Thank you for submitting your manuscript entitled "Risk score for predicting HIV-associated tuberculosis to support case finding and preventive therapy scale-up: A derivation and external validation cohort study using regression and machine learning approaches" for consideration by PLOS Medicine.

Your manuscript has now been evaluated by the PLOS Medicine editorial staff as well as by an academic editor with relevant expertise and I am writing to let you know that we would like to send your submission out for external peer review.

However, before we can send your manuscript to reviewers, we need you to complete your submission by providing the metadata that is required for full assessment. To this end, please login to Editorial Manager where you will find the paper in the 'Submissions Needing Revisions' folder on your homepage. Please click 'Revise Submission' from the Action Links and complete all additional questions in the submission questionnaire.

Please re-submit your manuscript within two working days, i.e. by .

Login to Editorial Manager here: https://www.editorialmanager.com/pmedicine

Once your full submission is complete, your paper will undergo a series of checks in preparation for peer review. Once your manuscript has passed all checks it will be sent out for review.

Feel free to email us at plosmedicine@plos.org if you have any queries relating to your submission.

Kind regards,

Thomas J McBride, PhD

Senior Editor

PLOS Medicine

Decision Letter 1

Richard Turner

17 Feb 2021

Dear Dr. Auld,

Thank you very much for submitting your manuscript "Risk score for predicting HIV-associated tuberculosis to support case finding and preventive therapy scale-up: A derivation and external validation cohort study using regression and machine learning approaches" (PMEDICINE-D-20-05706R1) for consideration at PLOS Medicine.

Your paper was evaluated by an academic editor with relevant expertise and sent to independent reviewers, including a statistical reviewer. The reviews are appended at the bottom of this email and any accompanying reviewer attachments can be seen via the link below:

[LINK]

In light of these reviews, we will not be able to accept the manuscript for publication in the journal in its current form, but we would like to invite you to submit a revised version that addresses the reviewers' and editors' comments fully. You will appreciate that we cannot make a decision about publication until we have seen the revised manuscript and your response, and we expect to seek re-review by one or more of the reviewers.

In revising the manuscript for further consideration, your revisions should address the specific points made by each reviewer and the editors. Please also check the guidelines for revised papers at http://journals.plos.org/plosmedicine/s/revising-your-manuscript for any that apply to your paper. In your rebuttal letter you should indicate your response to the reviewers' and editors' comments, the changes you have made in the manuscript, and include either an excerpt of the revised text or the location (eg: page and line number) where each change can be found. Please submit a clean version of the paper as the main article file; a version with changes marked should be uploaded as a marked up manuscript.

REQUIRED ACTION 1 >> According to the PLOS Medicine editorial correspondence, within how many working days must the manuscript be re-submitted?
REQUIRED ACTION 2 >> Go on with the PLOS Medicine editorial correspondence from the point where it stops.

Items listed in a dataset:
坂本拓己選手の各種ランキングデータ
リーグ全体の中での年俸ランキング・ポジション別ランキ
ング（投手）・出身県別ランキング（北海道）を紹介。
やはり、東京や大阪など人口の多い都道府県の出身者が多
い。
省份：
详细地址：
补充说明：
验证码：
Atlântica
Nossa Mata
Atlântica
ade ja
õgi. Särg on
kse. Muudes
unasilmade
...
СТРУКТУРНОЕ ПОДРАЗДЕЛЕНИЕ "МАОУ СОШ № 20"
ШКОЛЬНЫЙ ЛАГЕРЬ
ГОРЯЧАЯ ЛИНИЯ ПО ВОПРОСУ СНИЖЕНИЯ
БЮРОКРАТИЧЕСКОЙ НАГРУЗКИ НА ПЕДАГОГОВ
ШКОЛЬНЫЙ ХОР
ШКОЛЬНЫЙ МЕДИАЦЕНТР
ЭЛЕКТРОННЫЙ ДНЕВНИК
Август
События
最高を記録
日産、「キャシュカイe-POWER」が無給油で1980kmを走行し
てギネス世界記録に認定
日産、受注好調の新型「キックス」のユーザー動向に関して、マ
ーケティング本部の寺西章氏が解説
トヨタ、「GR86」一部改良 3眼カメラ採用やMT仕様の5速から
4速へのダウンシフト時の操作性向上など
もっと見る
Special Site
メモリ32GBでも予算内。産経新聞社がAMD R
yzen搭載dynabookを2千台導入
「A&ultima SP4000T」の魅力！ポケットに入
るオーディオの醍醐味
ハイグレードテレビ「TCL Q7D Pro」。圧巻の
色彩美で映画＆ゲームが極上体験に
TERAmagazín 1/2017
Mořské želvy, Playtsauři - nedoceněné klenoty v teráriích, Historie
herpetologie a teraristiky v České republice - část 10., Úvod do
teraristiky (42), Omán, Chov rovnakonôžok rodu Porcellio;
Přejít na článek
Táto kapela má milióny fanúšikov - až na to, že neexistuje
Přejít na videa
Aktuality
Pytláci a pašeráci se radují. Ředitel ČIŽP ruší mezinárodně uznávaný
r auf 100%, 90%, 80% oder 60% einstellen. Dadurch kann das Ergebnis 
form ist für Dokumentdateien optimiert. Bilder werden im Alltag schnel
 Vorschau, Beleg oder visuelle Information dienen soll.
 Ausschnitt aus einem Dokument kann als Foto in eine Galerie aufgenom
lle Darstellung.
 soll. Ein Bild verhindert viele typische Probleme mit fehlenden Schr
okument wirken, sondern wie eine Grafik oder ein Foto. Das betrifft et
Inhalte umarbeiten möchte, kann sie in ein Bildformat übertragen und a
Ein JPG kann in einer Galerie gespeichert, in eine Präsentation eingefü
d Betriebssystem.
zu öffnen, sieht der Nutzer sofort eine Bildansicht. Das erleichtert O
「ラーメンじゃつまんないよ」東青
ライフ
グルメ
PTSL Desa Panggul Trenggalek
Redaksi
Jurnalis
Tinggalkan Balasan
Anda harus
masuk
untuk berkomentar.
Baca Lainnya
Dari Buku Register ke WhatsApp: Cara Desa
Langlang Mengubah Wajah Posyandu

EXERCISE ANSWER 1 >> Within two working days.

EXERCISE ANSWER 2 >>
In addition, we request that you upload any figures associated with your paper as individual TIF or EPS files with 300dpi resolution at resubmission; please read our figure guidelines for more information on our requirements: http://journals.plos.org/plosmedicine/s/figures. While revising your submission, please upload your figure files to the PACE digital diagnostic tool, https://pacev2.apexcovantage.com/. PACE helps ensure that figures meet PLOS requirements. To use PACE, you must first register as a user. Then, login and navigate to the UPLOAD tab, where you will find detailed instructions on how to use the tool. If you encounter any issues or have any questions when using PACE, please email us at PLOSMedicine@plos.org.

We hope to receive your revised manuscript by Mar 10 2021 11:59PM. Please email us (plosmedicine@plos.org) if you have any questions or concerns.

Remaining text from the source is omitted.